→ **TASK**: Each line of the listing that includes the string "facilities" needs to be located and copied.
(SOURCE MATERIAL)
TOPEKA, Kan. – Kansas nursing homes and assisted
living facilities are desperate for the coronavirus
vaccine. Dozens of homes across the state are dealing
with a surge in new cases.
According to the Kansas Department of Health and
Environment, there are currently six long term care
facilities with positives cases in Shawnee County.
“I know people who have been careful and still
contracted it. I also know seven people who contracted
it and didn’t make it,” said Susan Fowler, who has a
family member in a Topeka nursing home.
(End SOURCE MATERIAL)
→ **THE COMPLETED TASK**:
living facilities are desperate for the coronavirus
facilities with positives cases in Shawnee County.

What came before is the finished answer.